■ REQUIREMENT 1 ■
Answer these questions about the blog text, one answer per line, marked (a), (b), (c) to match:
(a) What span of time does the writer call "no time at all"?
(b) What bulk-bought item of R's is the writer still working through?
(c) Of what grooming product did R order several bottles?
■ REQUIREMENT 2 ■
List every calendar date that appears in the blog text.
■ REQUIREMENT 3 ■
Copy a passage of the blog text word for word, beginning at the words "That R really" and stopping after "is home again.".

[[ TEXT, beginning ]]

I hope he would approve of all my choices.

Monday, 9 August 2010

Things I have learned

That two years is no time at all. You don't forget, you don't stop loving, you don't stop wishing you could see him just once more to say goodbye properly.

That, despite the pain, sadness and the great gaping void his death created, it is still a billion times better to have had him in my life for all those years than to contemplate the thought of never having loved him.

That people really are important, and that I wouldn't have got through the last two years without the unwavering love and support I have received.

That I have some very good friends, and that these are not necessarily the people I would have listed before 5th August 2008. Some have dropped away, but others have stepped up to take their place. Some are here in my physical world and help with hugs, cake and practical work. Others are thousands of miles away and yet have been my unstinting cheerleaders on this journey, even though we have never met. I am grateful to every one.

That R really cannot be found in things. He is in my heart and always will be. Now I am starting to believe this it is becoming easier to divest myself of the 'stuff' that has been holding me down. It is a slow process, but it is ongoing and I feel much better for doing it.

That I will not explode in a puff of smoke if I ask for and receive help.

That I am probably a better and more humble person for having to do so.

That J, the person who disappeared almost without trace two years ago, has slowly been making her way back into my life. She is still rather battered and bruised, and has changed in many respects, but she has come back, and I do rather like her. It is good that she is home again.

And that, knowing all these things and with R in my heart, I am no longer afraid to move forward, to do things differently and to change my life radically if that is what I choose to do in the future. Life can be good if I allow it to be.

Sunday, 1 August 2010

The last drop

I may have mentioned R's bulk-buying habits once or twice.
There were few things he loved more than a bargain. Indeed I am still working my way through the pile of vacuum cleaner bags he bought over three years ago, and this is not by any means for want of vacuuming. By my reckoning it will probably be another year before I have to buy any more.

He took the same approach to his grooming products. He wasn't a man for aftershave or cologne, not even when he scrubbed up and put on a suit, but when he finally settled on a shower gel that suited him, he naturally ordered several bottles, rather than just one like a normal person!

[[ TEXT, end ]]
[[ INFORMATION SUPPLIED, beginning ]]

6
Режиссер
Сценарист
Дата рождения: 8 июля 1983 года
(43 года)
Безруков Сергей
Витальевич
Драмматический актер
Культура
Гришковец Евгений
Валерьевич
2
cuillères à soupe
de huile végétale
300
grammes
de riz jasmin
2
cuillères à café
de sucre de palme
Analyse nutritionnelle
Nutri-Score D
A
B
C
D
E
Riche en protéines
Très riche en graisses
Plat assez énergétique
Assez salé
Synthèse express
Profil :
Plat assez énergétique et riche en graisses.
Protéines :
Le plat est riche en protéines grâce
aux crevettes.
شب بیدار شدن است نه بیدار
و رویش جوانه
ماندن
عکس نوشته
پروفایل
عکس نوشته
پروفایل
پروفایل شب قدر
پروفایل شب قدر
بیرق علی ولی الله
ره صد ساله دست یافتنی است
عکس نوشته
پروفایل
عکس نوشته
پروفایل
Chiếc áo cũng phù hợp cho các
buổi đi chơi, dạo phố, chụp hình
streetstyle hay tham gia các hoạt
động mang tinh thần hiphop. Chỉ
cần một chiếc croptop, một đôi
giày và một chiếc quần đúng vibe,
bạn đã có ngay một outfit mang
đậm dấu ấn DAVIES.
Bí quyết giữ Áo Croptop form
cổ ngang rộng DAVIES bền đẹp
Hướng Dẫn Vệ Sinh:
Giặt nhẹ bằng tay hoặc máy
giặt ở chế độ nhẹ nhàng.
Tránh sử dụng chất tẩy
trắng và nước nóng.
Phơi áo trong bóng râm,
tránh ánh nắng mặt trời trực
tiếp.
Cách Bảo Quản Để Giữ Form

[[ INFORMATION SUPPLIED, end ]]
[[ INFORMATION SUPPLIED, beginning ]]

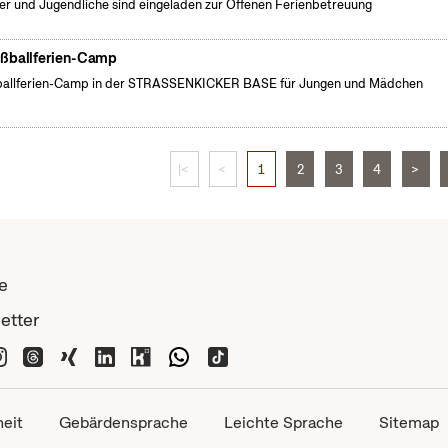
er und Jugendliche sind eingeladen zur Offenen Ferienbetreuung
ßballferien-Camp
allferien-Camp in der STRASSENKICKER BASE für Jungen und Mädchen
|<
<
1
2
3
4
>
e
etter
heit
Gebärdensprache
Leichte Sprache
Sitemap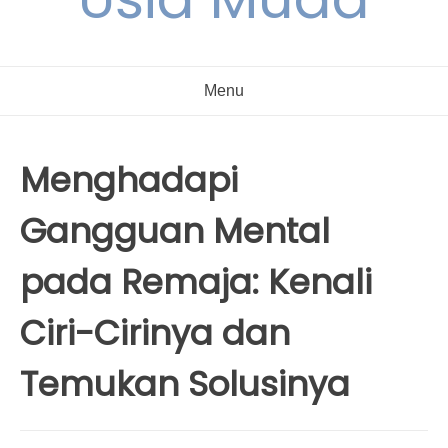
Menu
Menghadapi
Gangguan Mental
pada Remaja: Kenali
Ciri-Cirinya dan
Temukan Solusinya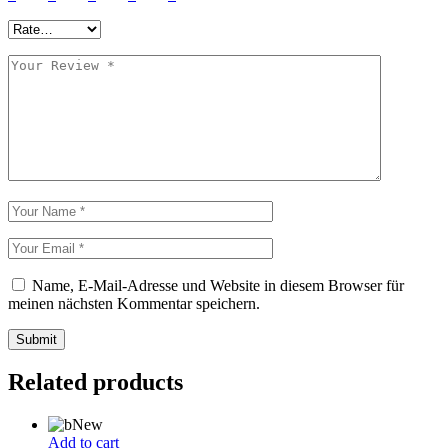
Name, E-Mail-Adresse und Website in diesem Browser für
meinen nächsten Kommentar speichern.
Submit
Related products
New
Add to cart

[[ INFORMATION SUPPLIED, end ]]

■ RESPONSE 1 ■
(a) Two years
(b) Vacuum cleaner bags
(c) Shower gel

■ RESPONSE 2 ■
Monday, 9 August 2010
5th August 2008
Sunday, 1 August 2010

■ RESPONSE 3 ■
That R really cannot be found in things. He is in my heart and always will be. Now I am starting to believe this it is becoming easier to divest myself of the 'stuff' that has been holding me down. It is a slow process, but it is ongoing and I feel much better for doing it.

That I will not explode in a puff of smoke if I ask for and receive help.

That I am probably a better and more humble person for having to do so.

That J, the person who disappeared almost without trace two years ago, has slowly been making her way back into my life. She is still rather battered and bruised, and has changed in many respects, but she has come back, and I do rather like her. It is good that she is home again.